Sensitivity and specificity for resistance prediction of different tools.
| Antibiotic | Sanger | CASTB | PhyResSE | KvarQ | Mykrobe Predictor TB | TBProfiler | MTBseq | |||||||
|---|---|---|---|---|---|---|---|---|---|---|---|---|---|---|
| #R | #S | Sens | Spec | Sens | Spec | Sens | Spec | Sens | Spec | Sens | Spec | Sens | Spec | |
| INH | 28 | 63 | 89 (72, 98) | 100 (92, 100) | 100 (82, 100) | 98 (91, 100) | 86 (67, 96) | 100 (92, 100) | 89 (72, 98) | 100 (92, 100) | 93 (76, 99) | 84 (73, 92) | 100 (82, 100) | 98 (91, 100) |
| RMP | 18 | 73 | 94 (73, 100) | 100 (93, 100) | 100 (74, 100) | 99 (93, 100) | 94 (73, 100) | 100 (93, 100) | 100 (74, 100) | 99 (93, 100) | 100 (74, 100) | 99 (93, 100) | 100 (74, 100) | 100 (93, 100) |
| SM | 37 | 54 | 30 (16, 47) | 100 (90, 100) | 100 (86, 100) | 100 (90, 100) | 57 (39, 73) | 100 (90, 100) | 57 (39, 73) | 100 (90, 100) | 57 (39, 73) | 100 (90, 100) | 100 (86, 100) | 100 (90, 100) |
| EMB | 15 | 76 | 53 (27, 79) | 100 (93, 100) | 94 (70, 100) | 100 (93, 100) | 53 (27, 79) | 100 (93, 100) | 47 (21, 73) | 99 (93, 100) | 94 (70, 100) | 99 (93, 100) | 100 (71, 100) | 100 (93, 100) |
| PZA | 11 | 80 | 45 (17, 77) | 100 (93, 100) | 100 (62, 100) | 99 (93, 100) | 45 (17, 77) | 100 (93, 100) | n.a. | n.a. | 100 (62, 100) | 99 (93, 100) | 100 (62, 100) | 99 (93, 100) |
Notes:
Evaluation of resistance deduction from whole-genome sequence data by programs CASTB, PhyResSE, KvarQ, Mykrobe Predictor TB, TBProfiler, and MTBseq, with sensitivity (Sens) and specificity (Spec) estimated with 95% confidence intervals compared to Sanger sequencing results (#R resistant, #S sensitive).
INH, isoniazid; RMP, rifampicin; SM, streptomycin; EMB, ethambutol; PZA, pyrazinamide.

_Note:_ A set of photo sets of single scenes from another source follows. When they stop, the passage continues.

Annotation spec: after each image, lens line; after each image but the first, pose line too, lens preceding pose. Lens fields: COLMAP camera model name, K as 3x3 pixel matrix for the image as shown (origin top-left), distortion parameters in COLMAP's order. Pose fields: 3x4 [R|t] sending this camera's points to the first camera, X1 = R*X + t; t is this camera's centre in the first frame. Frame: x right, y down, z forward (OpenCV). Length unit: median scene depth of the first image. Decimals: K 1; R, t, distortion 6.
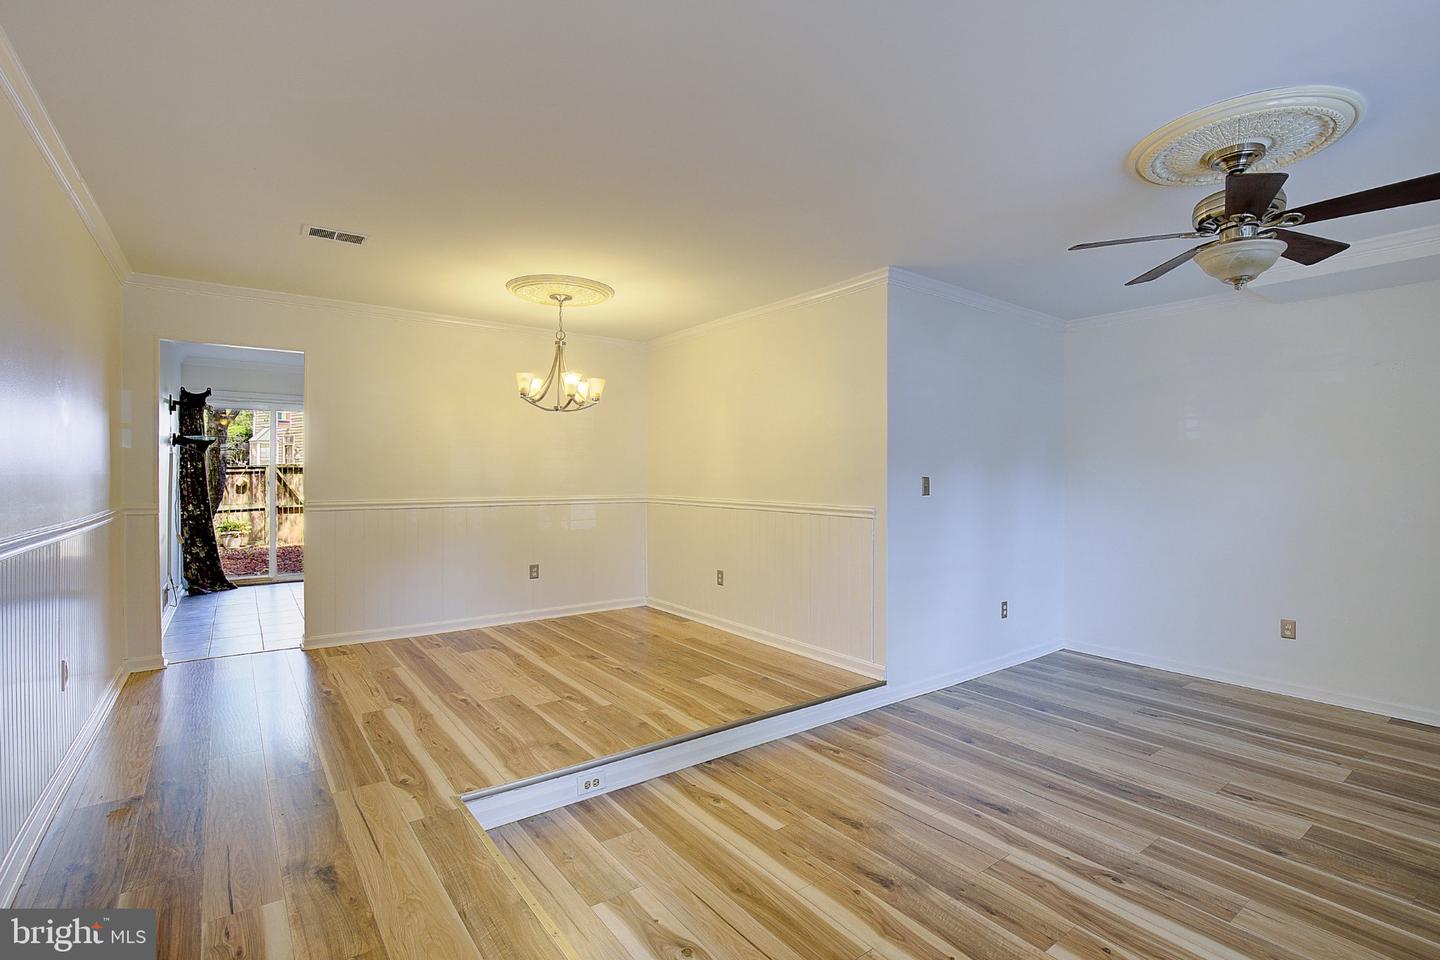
lens RADIAL K [[668.5, 0, 734.4], [0, 668.5, 484.4], [0, 0, 1]] dist [-0.016270, 0.001306]
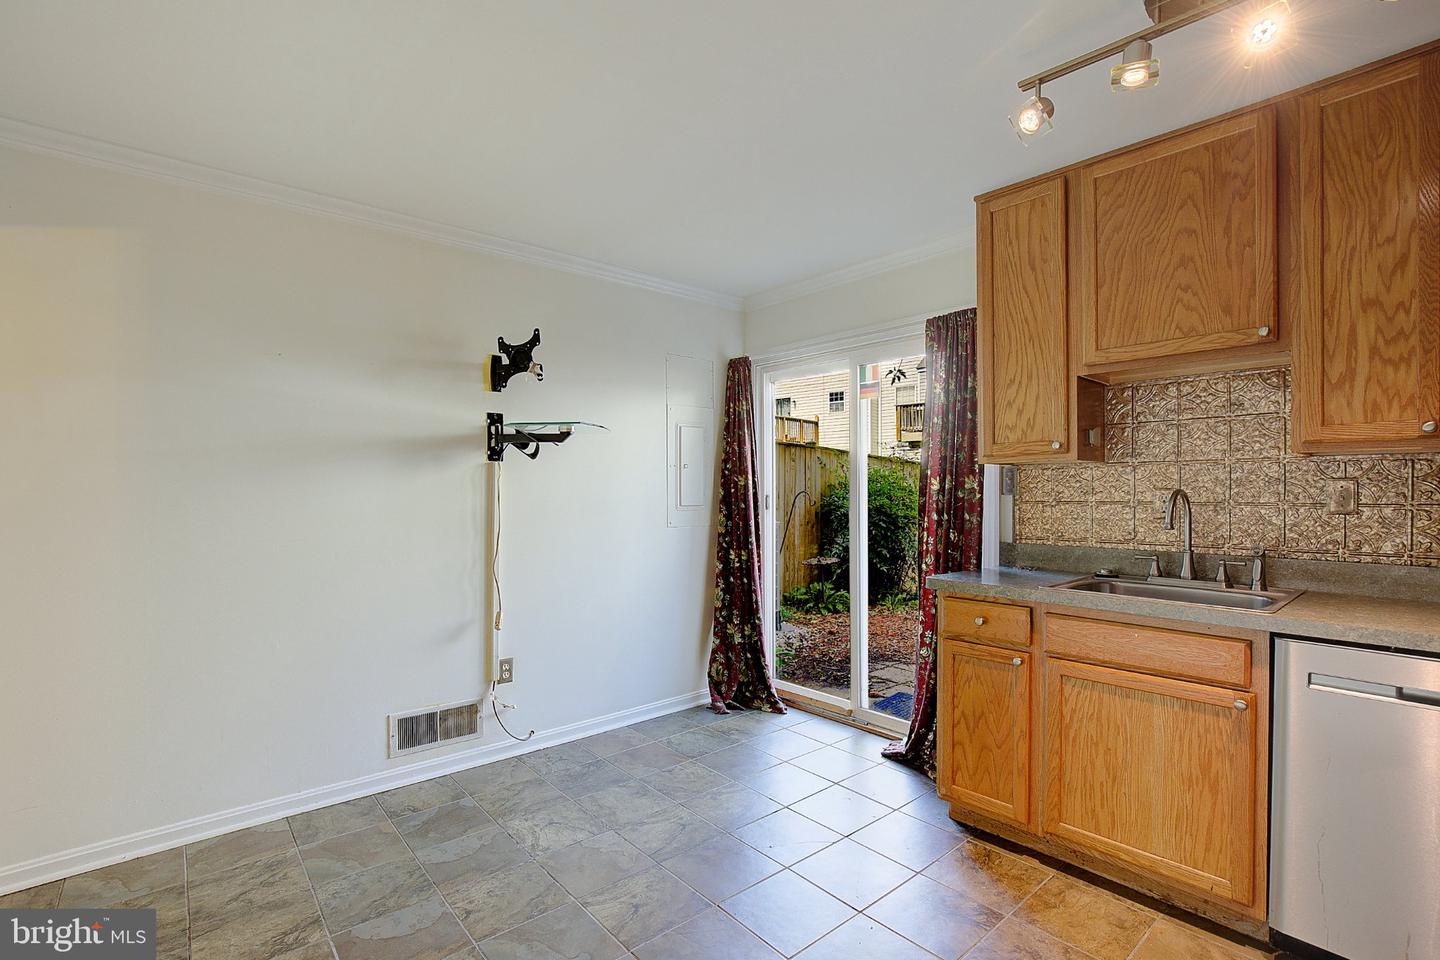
lens RADIAL K [[666.5, 0, 743.9], [0, 666.5, 494.8], [0, 0, 1]] dist [-0.015259, 0.000551]
pose [[0.080940, 0.004486, -0.996709, -0.390051], [-0.007683, 0.999963, 0.003877, -0.031986], [0.996689, 0.007344, 0.080971, 1.565855]]
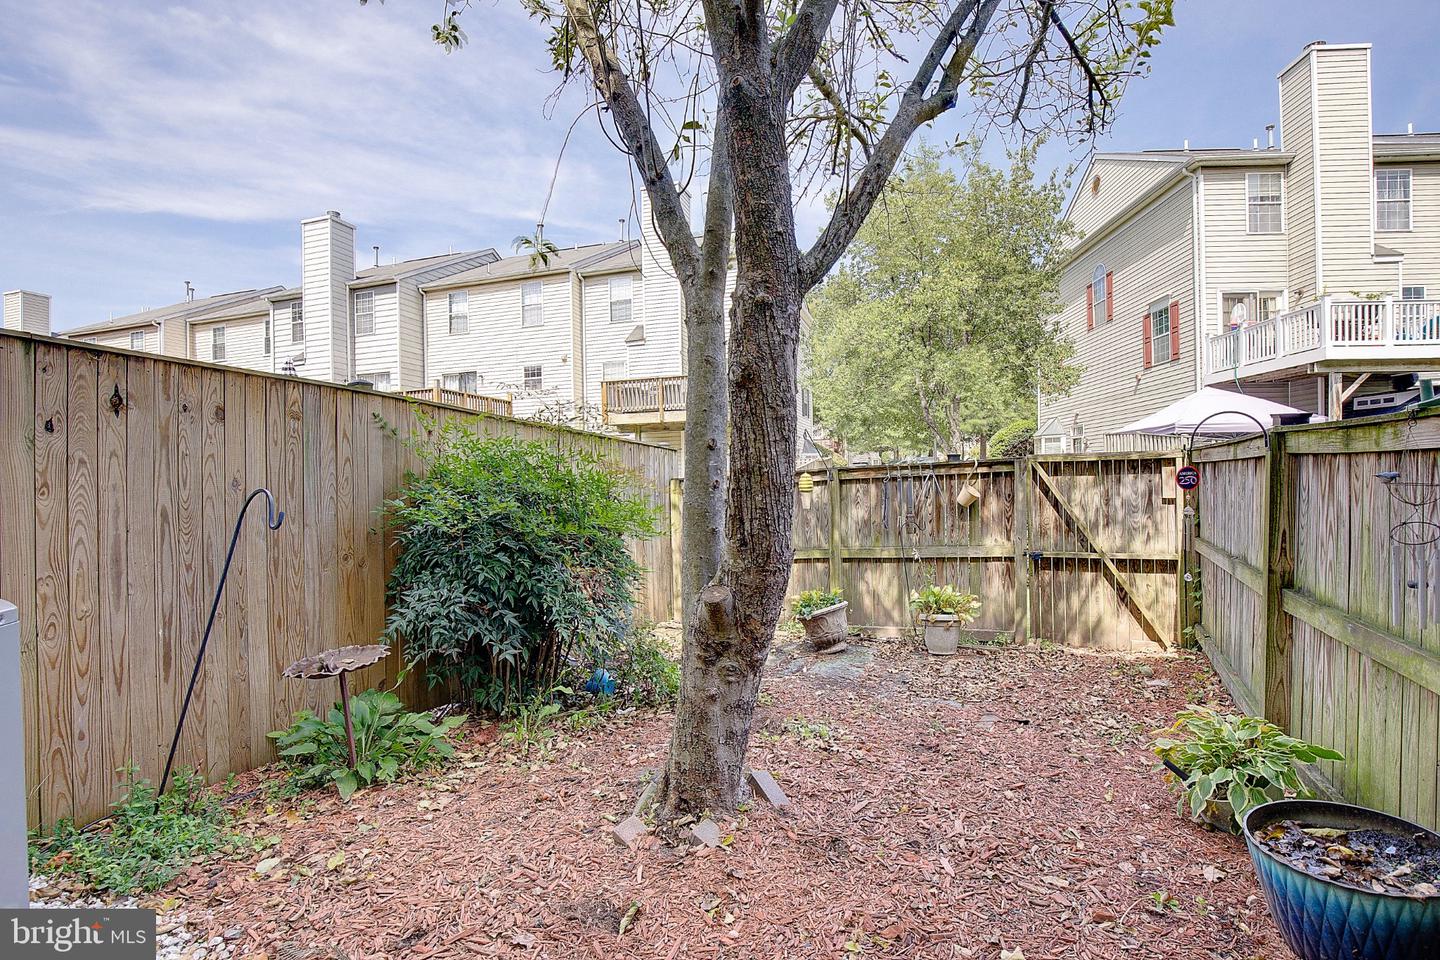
lens RADIAL K [[669.9, 0, 741.3], [0, 669.9, 479.4], [0, 0, 1]] dist [-0.021904, 0.000807]
pose [[0.485791, -0.011171, -0.874004, -1.259101], [0.007067, 0.999936, -0.008853, -0.035038], [0.874046, -0.001875, 0.485839, 1.928869]]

Figure 2Maximum likelihood phylogenetic tree.
Maximum likelihood phylogenetic tree constructed from the aligned set of SNP positions determined by MTBseq from a collection of 26 MTBC isolates suspected to form an outbreak (Kohl et al., 2014). For tree construction, we employed the program FastTree version 2 (Price, Dehal & Arkin, 2010) in the double precision built with a general time reversible (GTR) substitution model, 1,000 resamples, and Gamma20 likelihood optimization. The resulting tree was visualized with the FigTree and EvolView (He et al., 2016) tools. d12_groups: Groups of clustered isolates were determined by MTBseq with a maximum distance threshold of 12 SNPs using single-linkage clustering and the detected groups are indicated by the colored sample labels. Support value: Reliability values for splits based on resampling over 80% are shown.
Figure 3Pairwise distance matrix.
Pairwise distance matrix calculated by MTBseq from a set of 26 MTBC isolates with identical traditional genotyping patterns suspected to form an outbreak (Kohl et al., 2014). The distance between samples is calculated from the detected variants and smaller distances indicate more closely related samples. Out of the 26 isolates, 22 have overall small pairwise distances indicative of a common cluster. The respective entries for the four remaining isolates are marked in blue (1024-01, 3929-10, 6631-04, 6821-03).